Cunliffe report observations on water sector resilience
“Resilient infrastructure is essential to ensure the ongoing provision of services such as safe drinking water and effective wastewater management. Resilience needs to be assessed through a long-term lens, as well as looking at shorter-term serviceability of assets. Resilience cannot be confined to asset health. It also includes assessing and addressing necessary redundancy and potential critical points of failure in systems”
“There are no consistent, industry-wide standards against which water industry assets and resilience more broadly can be assessed, encompassing not only their condition, but also factors such as redundancy, back up and single points of failure. The NIC has therefore recommended the development and application of national resilience standards”

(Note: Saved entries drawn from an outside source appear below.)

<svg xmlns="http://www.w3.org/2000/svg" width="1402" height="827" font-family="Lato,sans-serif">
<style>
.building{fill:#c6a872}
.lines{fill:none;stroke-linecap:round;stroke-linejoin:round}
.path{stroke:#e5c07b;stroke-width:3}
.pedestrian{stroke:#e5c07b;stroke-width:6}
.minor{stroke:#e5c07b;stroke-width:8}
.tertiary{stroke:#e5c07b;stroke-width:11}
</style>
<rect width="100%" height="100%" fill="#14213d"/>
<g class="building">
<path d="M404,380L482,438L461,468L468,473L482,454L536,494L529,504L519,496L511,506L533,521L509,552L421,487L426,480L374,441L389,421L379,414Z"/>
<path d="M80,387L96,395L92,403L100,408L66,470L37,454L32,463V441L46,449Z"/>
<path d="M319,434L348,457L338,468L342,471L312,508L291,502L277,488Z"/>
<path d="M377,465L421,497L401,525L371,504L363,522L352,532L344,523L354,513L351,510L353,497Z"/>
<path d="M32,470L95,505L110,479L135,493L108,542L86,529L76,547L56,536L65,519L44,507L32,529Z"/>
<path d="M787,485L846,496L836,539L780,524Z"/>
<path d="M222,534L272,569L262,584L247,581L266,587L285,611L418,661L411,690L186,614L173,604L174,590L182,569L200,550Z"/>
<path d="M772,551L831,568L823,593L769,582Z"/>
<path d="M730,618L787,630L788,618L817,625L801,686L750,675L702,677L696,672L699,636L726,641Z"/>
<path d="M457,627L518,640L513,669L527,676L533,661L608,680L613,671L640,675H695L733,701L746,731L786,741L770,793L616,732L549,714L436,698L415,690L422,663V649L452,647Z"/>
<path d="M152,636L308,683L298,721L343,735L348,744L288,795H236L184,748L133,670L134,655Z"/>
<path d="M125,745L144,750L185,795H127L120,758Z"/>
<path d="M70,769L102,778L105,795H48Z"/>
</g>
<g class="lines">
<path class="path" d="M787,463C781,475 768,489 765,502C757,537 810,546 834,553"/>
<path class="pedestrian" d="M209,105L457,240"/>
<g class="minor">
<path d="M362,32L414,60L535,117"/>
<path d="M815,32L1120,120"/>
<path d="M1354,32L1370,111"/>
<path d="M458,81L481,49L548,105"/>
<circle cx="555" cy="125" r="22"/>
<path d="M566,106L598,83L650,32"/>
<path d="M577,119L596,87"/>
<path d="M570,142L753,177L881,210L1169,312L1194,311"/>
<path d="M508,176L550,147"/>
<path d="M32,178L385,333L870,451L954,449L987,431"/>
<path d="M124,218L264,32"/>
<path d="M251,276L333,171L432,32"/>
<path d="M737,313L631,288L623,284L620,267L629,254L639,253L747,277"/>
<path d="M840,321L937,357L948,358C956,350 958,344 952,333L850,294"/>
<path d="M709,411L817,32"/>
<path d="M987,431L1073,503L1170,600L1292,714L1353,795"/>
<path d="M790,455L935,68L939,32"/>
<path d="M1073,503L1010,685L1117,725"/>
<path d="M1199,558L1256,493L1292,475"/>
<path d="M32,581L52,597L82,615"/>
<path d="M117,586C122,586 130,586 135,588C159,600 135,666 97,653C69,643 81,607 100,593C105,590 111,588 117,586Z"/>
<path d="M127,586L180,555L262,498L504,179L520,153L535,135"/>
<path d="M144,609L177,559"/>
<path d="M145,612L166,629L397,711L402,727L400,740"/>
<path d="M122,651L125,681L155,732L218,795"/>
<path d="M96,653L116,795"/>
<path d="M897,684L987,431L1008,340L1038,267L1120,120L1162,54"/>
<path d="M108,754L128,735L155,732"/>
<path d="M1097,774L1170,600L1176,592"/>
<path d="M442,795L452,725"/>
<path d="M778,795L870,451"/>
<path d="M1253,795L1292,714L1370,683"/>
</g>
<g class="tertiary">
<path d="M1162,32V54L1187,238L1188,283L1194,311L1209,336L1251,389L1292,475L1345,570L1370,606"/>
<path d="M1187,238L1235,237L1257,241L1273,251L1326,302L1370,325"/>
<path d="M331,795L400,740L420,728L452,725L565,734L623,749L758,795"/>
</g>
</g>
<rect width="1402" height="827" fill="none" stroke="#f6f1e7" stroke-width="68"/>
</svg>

The Hidden Risks in Today’s Approach
Approaches to system design vary across water companies as local networks have specific requirements. However, there is a growing recognition of the need for greater consistency. Some organisations are already considering concepts like “process safety,” but the sector lacks a unified framework tailored to its unique challenges. Establishing a common approach would help align standards, improve collaboration, and ensure resilience is embedded throughout the supply chain.

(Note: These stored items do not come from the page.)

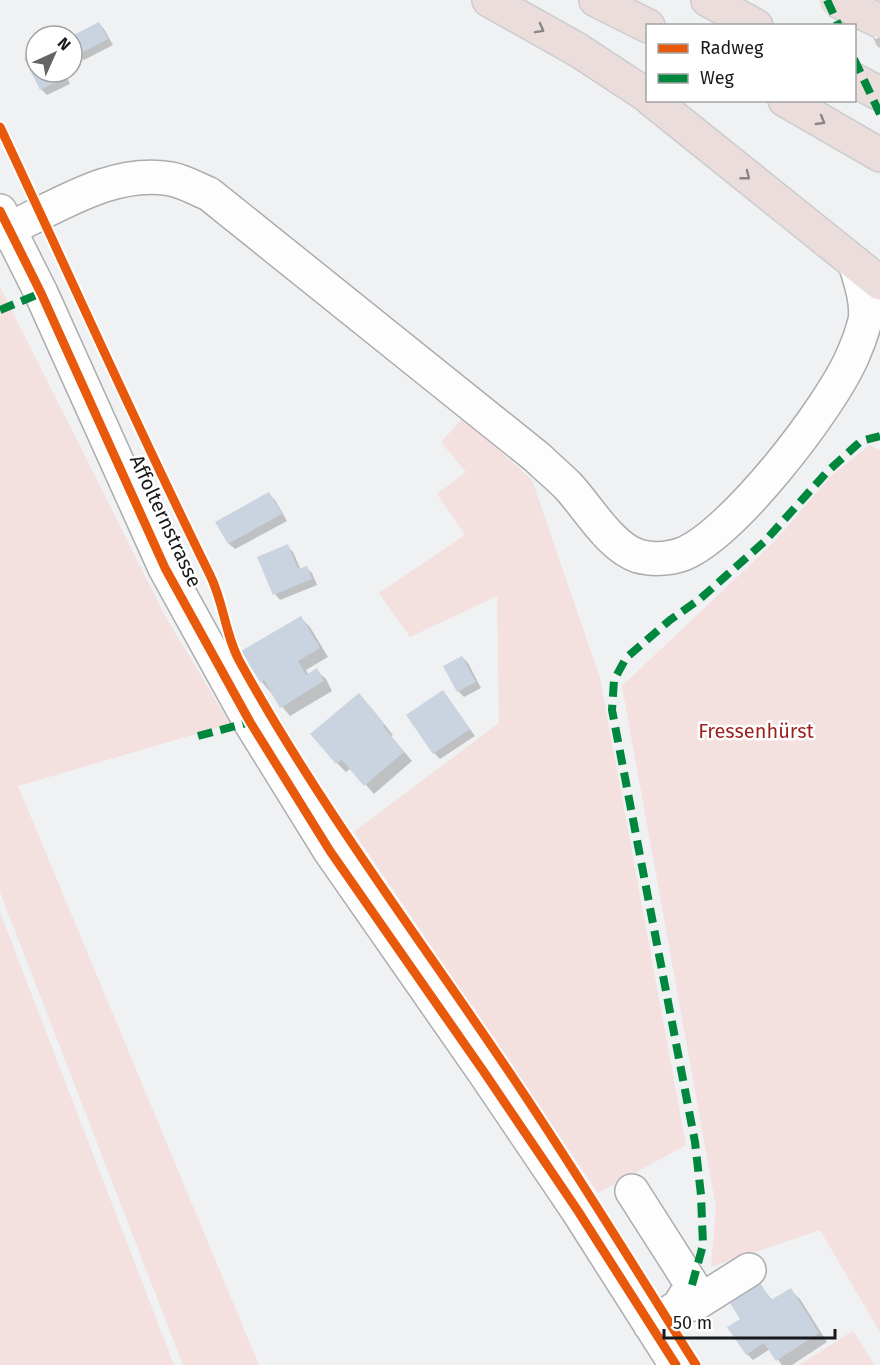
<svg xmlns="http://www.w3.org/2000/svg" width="880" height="1365" viewBox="0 0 880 1365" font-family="'Fira Sans',sans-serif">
<rect width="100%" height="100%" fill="#eff1f3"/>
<path fill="#f4e0df" d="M0 287 165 616 230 724 18 786 259 1365H183L0 892Z
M463 418 532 480 600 678 686 1145 598 1193 354 832 499 723 497 596 410 637 379 593 465 535 437 494 466 472 441 442Z
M870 445 880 451V1332L820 1230 711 1267 716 1207 622 686 774 542 831 476Z
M0 912 174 1365H0Z
M853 1331 875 1365H799Z"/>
<path fill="#0003" d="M98 23 104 29 113 45 84 60 78 54 72 43V37Z
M36 53V72H65L70 84 47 95 41 89 26 59Z
M269 494 275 500 287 521 235 549 229 544 217 522Z
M287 546 293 552 301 570 306 567 312 573 317 585 280 600 275 594Z
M301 618 310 627 328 657 306 670 309 675 316 670 326 679 332 691 290 716 261 681Z
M462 657 468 663 481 688 464 697 458 691Z
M443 692 475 736 440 759 434 753Z
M368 704 393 735 391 736 412 761 374 794 351 768 346 772 337 763Z
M760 1285 773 1301 790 1290 800 1299 827 1342 792 1365H782L770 1349 753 1360 747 1354 742 1319Z"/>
<path fill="#cad3e0" d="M99 22 108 39 77 55 72 46V36Z
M36 52V72H63L66 77 40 90 24 58Z
M269 492 282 514 228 544 215 522Z
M288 544 298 569 307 566 312 579 273 595 257 557Z
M301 616 320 648 298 661 306 675 317 668 324 681 280 708 264 680 260 682 241 651Z
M462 656 476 682 457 692 443 666Z
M443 690 470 729 433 754 406 715Z
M359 693 385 725 383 726 404 752 364 786 342 760 336 764 310 734Z
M760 1283 771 1300 791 1288 819 1333 776 1361 764 1343 746 1355 727 1327 740 1319 730 1303Z"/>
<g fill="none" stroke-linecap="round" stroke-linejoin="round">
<defs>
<path id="minor" d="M0 211 41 293 165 568 250 722 330 851 484 1072 578 1211 676 1365
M0 233C53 210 110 168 171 179 183 181 197 189 209 194L538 458C547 467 558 476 568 486 587 506 610 547 638 556 652 560 669 559 683 554 734 533 831 407 853 355 858 344 862 333 865 321 868 302 860 280 855 263
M632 1191 692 1285 679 1306 650 1325
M679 1306 695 1304 749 1270"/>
<path id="highway" d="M489 0 578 50 648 96
M596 0 648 26
M708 0 756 26
M854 80 880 94
M652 100 880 283
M785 100 880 155"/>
</defs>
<use href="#minor" stroke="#abacae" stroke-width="36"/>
<use href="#highway" stroke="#cbcccd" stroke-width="36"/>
<use href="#minor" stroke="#fdfdfd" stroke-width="33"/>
<use href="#highway" stroke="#ebdddc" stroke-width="33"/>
<defs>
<path id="rail" d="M859 0 880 44
M873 0 880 14"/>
</defs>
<use href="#rail" stroke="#c6c6c7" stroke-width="7"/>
<use href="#rail" stroke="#fff" stroke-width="4.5" stroke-dasharray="14" stroke-linecap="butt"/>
<defs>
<path id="highway-bridge" d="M836 0 880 21"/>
</defs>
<use href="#highway-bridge" stroke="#cbcccd" stroke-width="36" stroke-linecap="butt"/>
<use href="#highway-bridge" stroke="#ebdddc" stroke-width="33"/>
<path stroke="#00873e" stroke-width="8" stroke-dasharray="15 8" stroke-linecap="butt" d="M827 0 839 26
M854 59 880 114
M0 310 41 293
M198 736 250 722
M692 1285 703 1245 701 1195 695 1142 612 710 614 680 626 658 670 620 700 599 765 541 827 472 861 441 880 436"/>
<defs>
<path id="cycleway" d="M0 127C70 276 137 427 210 575 224 603 225 635 240 662 316 800 411 927 499 1057 568 1158 631 1262 696 1365
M0 211 41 293 165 568 250 722 330 851 484 1072 578 1211 676 1365"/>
</defs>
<use href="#cycleway" stroke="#fff" stroke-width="13"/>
<use href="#cycleway" stroke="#e8590c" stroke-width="9"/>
</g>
<defs><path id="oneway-chevron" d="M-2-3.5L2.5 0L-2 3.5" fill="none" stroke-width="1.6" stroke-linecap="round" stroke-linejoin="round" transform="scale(1.5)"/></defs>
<g stroke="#8c8585">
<use href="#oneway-chevron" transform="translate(540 29) rotate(29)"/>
<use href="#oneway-chevron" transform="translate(821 121) rotate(30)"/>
<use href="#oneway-chevron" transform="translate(746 176) rotate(38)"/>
</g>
<g text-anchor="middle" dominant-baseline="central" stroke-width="5" stroke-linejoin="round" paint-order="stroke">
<g font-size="20" fill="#18191a" stroke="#fff">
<text transform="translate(166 521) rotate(65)">Affolternstrasse</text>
</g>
<g font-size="20" fill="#9a1f1d" stroke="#fff">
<text x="756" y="731">Fressenhürst</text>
</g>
</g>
<rect x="646" y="24" width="210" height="78" fill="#ffffff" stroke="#a3a3a3" stroke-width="1.5"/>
<rect x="658" y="44" width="30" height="9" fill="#e8590c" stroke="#a3a3a3" stroke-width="1.5"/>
<text x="700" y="54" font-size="18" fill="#18191a">Radweg</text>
<rect x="658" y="74" width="30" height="9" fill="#00873e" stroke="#a3a3a3" stroke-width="1.5"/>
<text x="700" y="84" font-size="18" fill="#18191a">Weg</text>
<g transform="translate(54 54) rotate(45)"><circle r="28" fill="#ffffff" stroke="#a3a3a3" stroke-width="1.5"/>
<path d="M0-4.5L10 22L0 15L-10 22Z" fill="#636566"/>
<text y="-9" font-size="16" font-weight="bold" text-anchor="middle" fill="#18191a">N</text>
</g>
<path d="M664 1329v9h171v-9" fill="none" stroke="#18191a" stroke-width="3"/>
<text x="673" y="1329" font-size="18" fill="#18191a" stroke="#ffffff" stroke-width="4.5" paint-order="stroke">50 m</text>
</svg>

This challenge is compounded by the spread of expertise between water companies and the supply chain. Without a shared framework, collaboration between suppliers and operators can become fragmented, making it harder to manage risk effectively. This can lead to failures in system implementation. Especially where sensors, software, or control logic are designed to work in unison. Failures can trigger cascading disruptions, environmental harm, and reputational damage.
Functional Safety principles offer a way forward providing a common language and structured processes that improve clarity, strengthen interfaces, and ensure resilience is built into every stage of design and delivery.

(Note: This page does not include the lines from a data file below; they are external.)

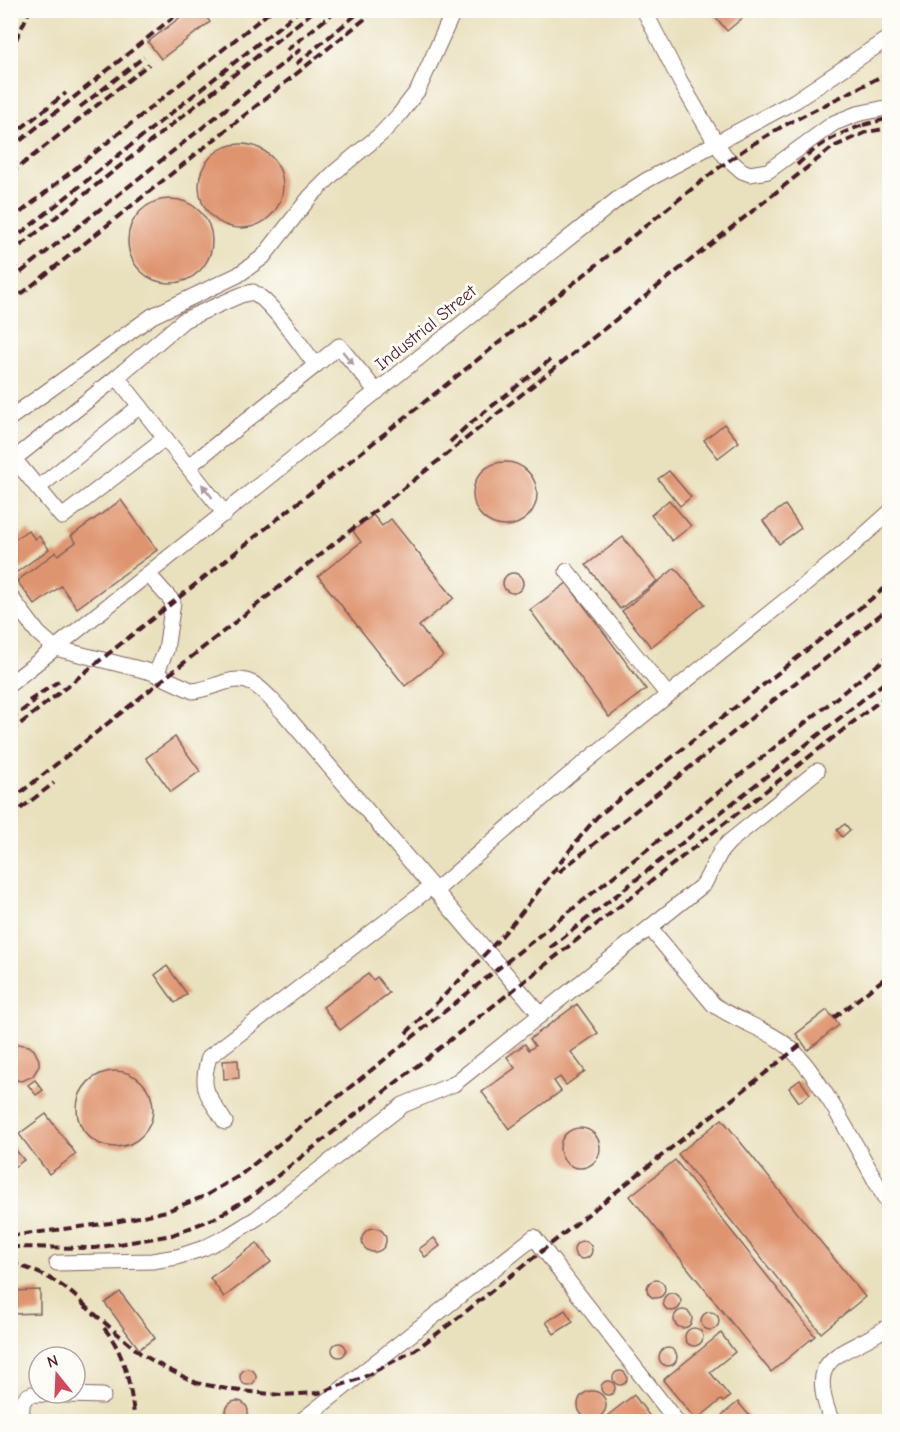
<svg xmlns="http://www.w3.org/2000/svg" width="900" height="1432" font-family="'Comic Neue',sans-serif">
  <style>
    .building { fill: #df946f }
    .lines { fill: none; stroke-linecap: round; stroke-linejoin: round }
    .minor-casing { stroke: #82635e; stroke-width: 17 }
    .minor { stroke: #fff; stroke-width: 15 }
    .rail { stroke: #4a1f2b; stroke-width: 4; stroke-dasharray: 9 4.5; stroke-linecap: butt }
    .oneway { fill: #ae9aa0 }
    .labels { text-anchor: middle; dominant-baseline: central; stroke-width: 6; stroke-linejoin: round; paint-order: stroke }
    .street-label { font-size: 18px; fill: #4a1f2b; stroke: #fdfcf7 }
  </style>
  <rect width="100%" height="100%" fill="#fdfcf7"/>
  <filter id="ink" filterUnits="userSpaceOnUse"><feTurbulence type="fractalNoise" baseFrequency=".0167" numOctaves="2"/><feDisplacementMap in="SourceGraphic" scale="12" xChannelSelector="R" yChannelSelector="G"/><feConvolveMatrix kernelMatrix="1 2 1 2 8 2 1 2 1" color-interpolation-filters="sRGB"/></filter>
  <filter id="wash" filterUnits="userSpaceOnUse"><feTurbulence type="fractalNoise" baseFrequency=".008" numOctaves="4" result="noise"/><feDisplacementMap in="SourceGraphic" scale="24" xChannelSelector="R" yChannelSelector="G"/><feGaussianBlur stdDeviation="1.35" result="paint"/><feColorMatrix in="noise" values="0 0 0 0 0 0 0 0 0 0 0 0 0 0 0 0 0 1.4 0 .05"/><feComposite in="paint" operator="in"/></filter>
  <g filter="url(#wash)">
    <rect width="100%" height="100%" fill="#e9e0bd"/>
    <g id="blocks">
      <g class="building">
        <path d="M 190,10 L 201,10 L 210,22 L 161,59 L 148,42 Z"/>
        <path d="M 710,10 L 752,10 L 727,31 Z"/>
        <circle cx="241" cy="186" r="42"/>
        <circle cx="170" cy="241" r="42"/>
        <path d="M 724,424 L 739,442 L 718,458 L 704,440 Z"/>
        <circle cx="505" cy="494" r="32"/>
        <path d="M 669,471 L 691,497 L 680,506 L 658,479 Z"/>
        <path d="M 121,500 L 157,550 L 77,608 L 61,586 L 35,605 L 17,581 L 56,552 L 58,555 L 76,542 L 71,536 Z"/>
        <path d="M 669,500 L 691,526 L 672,541 L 651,515 Z"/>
        <path d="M 785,505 L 801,528 L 779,544 L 763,521 Z"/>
        <path d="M 373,515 L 382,526 L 391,519 L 454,598 L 419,626 L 443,656 L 405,686 L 318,576 L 361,542 L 353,531 Z"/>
        <path d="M 28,530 L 35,539 L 39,536 L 49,549 L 17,572 L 10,564 L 10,543 Z"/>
        <path d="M 623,537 L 657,581 L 620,609 L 586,565 Z"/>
        <path d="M 675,568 L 705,604 L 651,647 L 622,611 Z"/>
        <circle cx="513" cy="583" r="10"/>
        <path d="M 567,583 L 646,689 L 609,717 L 530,610 Z"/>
        <path d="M 175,737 L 200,771 L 171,792 L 146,758 Z"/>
        <path d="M 845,824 L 850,830 L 842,837 L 837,830 Z"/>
        <path d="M 167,966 L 187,994 L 175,1003 L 155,975 Z"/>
        <path d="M 368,974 L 373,980 L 377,977 L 389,993 L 340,1030 L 323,1007 Z"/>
        <path d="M 577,1004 L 598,1033 L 571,1052 L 585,1071 L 566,1085 L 560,1077 L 554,1081 L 561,1091 L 509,1129 L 482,1092 L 515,1068 L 507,1057 L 525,1044 L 529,1050 L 535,1046 L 530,1039 Z"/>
        <path d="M 827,1010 L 839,1025 L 808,1050 L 796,1034 Z"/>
        <path d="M 18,1044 L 29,1046 L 34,1050 L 39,1060 L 39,1066 L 33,1076 L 22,1081 L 10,1079 L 10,1047 Z"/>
        <path d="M 238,1060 L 239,1078 L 224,1079 L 223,1061 Z"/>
        <circle cx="115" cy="1109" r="38"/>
        <path d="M 35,1080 L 43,1090 L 36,1095 L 28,1085 Z"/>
        <path d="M 800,1080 L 810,1094 L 799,1102 L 789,1088 Z"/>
        <path d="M 46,1114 L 76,1154 L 49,1174 L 19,1134 Z"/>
        <path d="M 722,1119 L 865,1297 L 821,1333 L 678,1154 Z"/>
        <circle cx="580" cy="1148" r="20"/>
        <path d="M 10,1143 L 24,1160 L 10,1170 Z"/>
        <path d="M 675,1160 L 815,1336 L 771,1372 L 630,1196 Z"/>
        <circle cx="374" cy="1240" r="12"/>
        <path d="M 434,1238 L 440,1246 L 425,1257 L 419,1249 Z"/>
        <circle cx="583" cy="1250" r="9"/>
        <path d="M 257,1243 L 271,1262 L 224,1297 L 210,1278 Z"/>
        <circle cx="656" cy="1289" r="9"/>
        <path d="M 40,1290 L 40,1313 L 10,1314 L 10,1291 Z"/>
        <path d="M 120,1292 L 155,1338 L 139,1349 L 105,1303 Z"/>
        <circle cx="672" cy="1302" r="9"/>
        <path d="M 565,1310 L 573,1322 L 554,1334 L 546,1322 Z"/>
        <circle cx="683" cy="1319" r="9"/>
        <circle cx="710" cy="1321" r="9"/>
        <circle cx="694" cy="1337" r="9"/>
        <path d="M 721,1333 L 735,1352 L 710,1372 L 730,1397 L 723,1402 L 721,1400 L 696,1420 L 663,1380 Z"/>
        <circle cx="339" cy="1350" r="7"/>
        <circle cx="668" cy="1357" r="9"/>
        <circle cx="248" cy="1377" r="8"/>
        <circle cx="620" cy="1378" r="7"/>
        <circle cx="608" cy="1388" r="7"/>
        <circle cx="592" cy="1405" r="14"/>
        <path d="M 634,1395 L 654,1422 L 599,1422 Z"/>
        <circle cx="237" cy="1412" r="11"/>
        <path d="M 738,1402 L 753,1420 L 750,1422 L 728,1422 L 722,1415 Z"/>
      </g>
    </g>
  </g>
  <g filter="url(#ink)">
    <use href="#blocks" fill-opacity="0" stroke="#82635e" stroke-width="1.5"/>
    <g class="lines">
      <g class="minor-casing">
        <g id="minor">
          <path d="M 644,10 L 680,81 L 716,143 L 725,156 L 742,171 L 750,174 L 768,171 L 834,123 L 857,114 L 890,107"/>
          <path d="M 316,365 L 339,346 L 377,392"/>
          <path d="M 117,377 L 14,459 L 62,517 L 165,438"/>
          <path d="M 10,418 L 152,316 L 238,275 L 263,257 L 310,197 L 335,172 L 381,134 L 399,115 L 418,90 L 454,10"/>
          <path d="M 188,467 L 316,365 C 300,345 273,303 253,292 L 241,295 L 184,320 L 117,377 L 225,514"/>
          <path d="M 38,488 L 140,406"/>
          <path d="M 567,571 L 668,695"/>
          <path d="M 148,574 L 173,602 L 166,650 L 156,674"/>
          <path d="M 10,596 L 38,633 L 55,648 L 151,672 L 193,691 C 204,690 215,685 226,682 C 254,673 266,695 284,713 L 541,1015"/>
          <path d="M 10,684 L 619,198 L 647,180 L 795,101 L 890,37"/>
          <path d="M 435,891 L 568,776 L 844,553 L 890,512"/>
          <path d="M 650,928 L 713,1004 C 737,1022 770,1029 792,1050 C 809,1066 821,1087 833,1106 C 853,1139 871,1173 890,1207"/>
          <path d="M 225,1122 C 208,1095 199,1090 209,1057 L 431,887"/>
          <path d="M 57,1263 L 152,1261 L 177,1257 L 204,1248 L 228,1236 L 257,1218 L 403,1105 L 454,1084 L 704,884 L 721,851 L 729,842 L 817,771"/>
          <path d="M 22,1422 C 22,1410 19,1398 32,1394 L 103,1396"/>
          <path d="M 300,1422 L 534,1237 L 677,1422"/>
          <path d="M 832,1422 C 802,1349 846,1358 890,1325"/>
        </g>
      </g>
      <use href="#minor" class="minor"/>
      <g class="rail">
        <path d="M 287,50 L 337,10"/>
        <path d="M 10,52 L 30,10"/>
        <path d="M 296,64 L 362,10"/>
        <path d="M 80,107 L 144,57"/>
        <path d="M 863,125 L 890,118"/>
        <path d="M 10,137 L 66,93"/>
        <path d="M 10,149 L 182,10"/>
        <path d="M 797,165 C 819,144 834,136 863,125"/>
        <path d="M 10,174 L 149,64"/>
        <path d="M 10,221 L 272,10"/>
        <path d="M 10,242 L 300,10"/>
        <path d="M 10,254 L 315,10"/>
        <path d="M 10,281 L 301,49"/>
        <path d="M 10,303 L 376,10"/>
        <path d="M 450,442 L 467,426 L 550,360"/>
        <path d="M 29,701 L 59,681"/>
        <path d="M 10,720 L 36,700"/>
        <path d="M 10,732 L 717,169 L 748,147 L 783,126 L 890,72"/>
        <path d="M 10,801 L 833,147 L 867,132 L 890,128"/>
        <path d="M 10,817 L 54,783"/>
        <path d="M 559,872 L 890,607"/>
        <path d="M 550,948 L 890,678"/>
        <path d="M 834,1018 L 890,974"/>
        <path d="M 406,1033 C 437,1002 470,971 500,938 C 534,900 563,856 597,817 L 890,584"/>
        <path d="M 10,1236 L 110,1223 L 167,1211 L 205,1196 L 239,1176 L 890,655"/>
        <path d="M 10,1247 L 95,1248 L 172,1235 L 215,1218 L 252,1196 L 890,693"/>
        <path d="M 10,1263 C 41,1271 67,1285 89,1310"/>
        <path d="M 83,1304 L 140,1353 L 165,1368 L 197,1383 L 232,1390 L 281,1395 L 318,1393 L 362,1378 L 415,1350 L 454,1321 L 803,1043"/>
        <path d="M 104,1328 C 126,1354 131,1389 135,1422"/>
      </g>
    </g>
    <defs><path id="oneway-solid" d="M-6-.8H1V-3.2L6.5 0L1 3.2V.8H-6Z" transform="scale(1.5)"/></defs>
    <g class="oneway">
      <use href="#oneway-solid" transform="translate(348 358) rotate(51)"/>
      <use href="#oneway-solid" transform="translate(207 491) rotate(-128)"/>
    </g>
  </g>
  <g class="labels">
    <g class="street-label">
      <text transform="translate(426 328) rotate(-39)">Industrial Street</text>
    </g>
  </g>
  <rect width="900" height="1432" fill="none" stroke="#fdfcf7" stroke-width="36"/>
  <g transform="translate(57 1375) rotate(342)"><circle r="28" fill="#fdfcf7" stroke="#b5a4a5" stroke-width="1.5"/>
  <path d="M0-4.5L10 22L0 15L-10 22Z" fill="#d1495b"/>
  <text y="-9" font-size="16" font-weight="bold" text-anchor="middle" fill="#4a1f2b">N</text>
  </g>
</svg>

Lessons from Automotive and Oil & Gas
Decades ago, the automotive and oil & gas sectors faced similar challenges. Their solution was Functional Safety, a structured approach to managing risks in electrical, electronic, and programmable systems. Standards like IEC 61508 and ISO 26262 introduced lifecycle processes, hazard analysis, and Safety Integrity Levels (SIL), transforming safety-relevant design. Today, these frameworks underpin technologies we trust from airbags to automated vehicles.
Why Functional Safety for Water? A Common Resilience Framework
As the water industry adopts advanced sensors, SCADA networks, and AI-driven analytics, the parallels with automotive are clear. Both sectors rely on automation for critical decisions. Both face public trust and regulatory scrutiny. Functional Safety provides a common language for risk management—aligning suppliers, contractors, water companies and regulators on design principles, verification methods, and accountability.
Without a common resilience framework, interfaces between suppliers and operators remain vulnerable, leading to unclear responsibilities, inconsistent risk management, and increased likelihood of system failures. By introducing Functional Safety principles, these interfaces gain structure and transparency. Functional Safety establishes a shared language for hazard analysis, risk allocation, and verification, ensuring that every component and interaction is designed with failure prevention in mind. The benefits are significant: fewer costly outages, improved compliance, streamlined collaboration across the supply chain, and confidence that critical infrastructure will perform safely under all conditions.
HORIBA MIRA: Automotive-Grade Safety for Water

HORIBA MIRA has led Functional Safety in automotive for over three decades, shaping ISO 26262 and delivering programmes for global OEMs. Now, we’re applying this expertise to water. Our approach combines:
- Systems Engineering Discipline – holistic design across hardware, software, and human factors.
- Risk-Based Methods – structured hazard analysis and SIL allocation tailored to water.
- Cross-Sector Insight – lessons from automotive, defence, and energy to accelerate resilience.
Together with HORIBA’s leadership in environmental measurement, we offer a unique capability: integrating safety and performance from sensor to system.
“Functional Safety isn’t just about compliance, it’s about building confidence in complex systems. By creating a shared language for risk management across the supply chain, we enable clarity, collaboration, and safer infrastructure. When every component and interface is designed with risk in mind, resilience becomes a measurable outcome, not an aspiration. Far from being an overhead, Functional Safety is an investment in trust, efficiency, and long-term performance.”
Dr. David Ward, Global Head of Resilience, HORIBA MIRA.
Summary
AMP8 is more than an investment programme, it’s a chance to redefine resilience. By adopting Functional Safety as a sector-wide framework, the water industry can:
- Reduce systematic failures and avoid costly downtime.
- Enable innovation without compromising operational assurance.
- Build public trust in an era of digital transformation.
Resilience isn’t about reacting to failure; it’s about designing systems that prevent failure from the start. HORIBA and HORIBA MIRA are ready to help the water sector achieve that standard.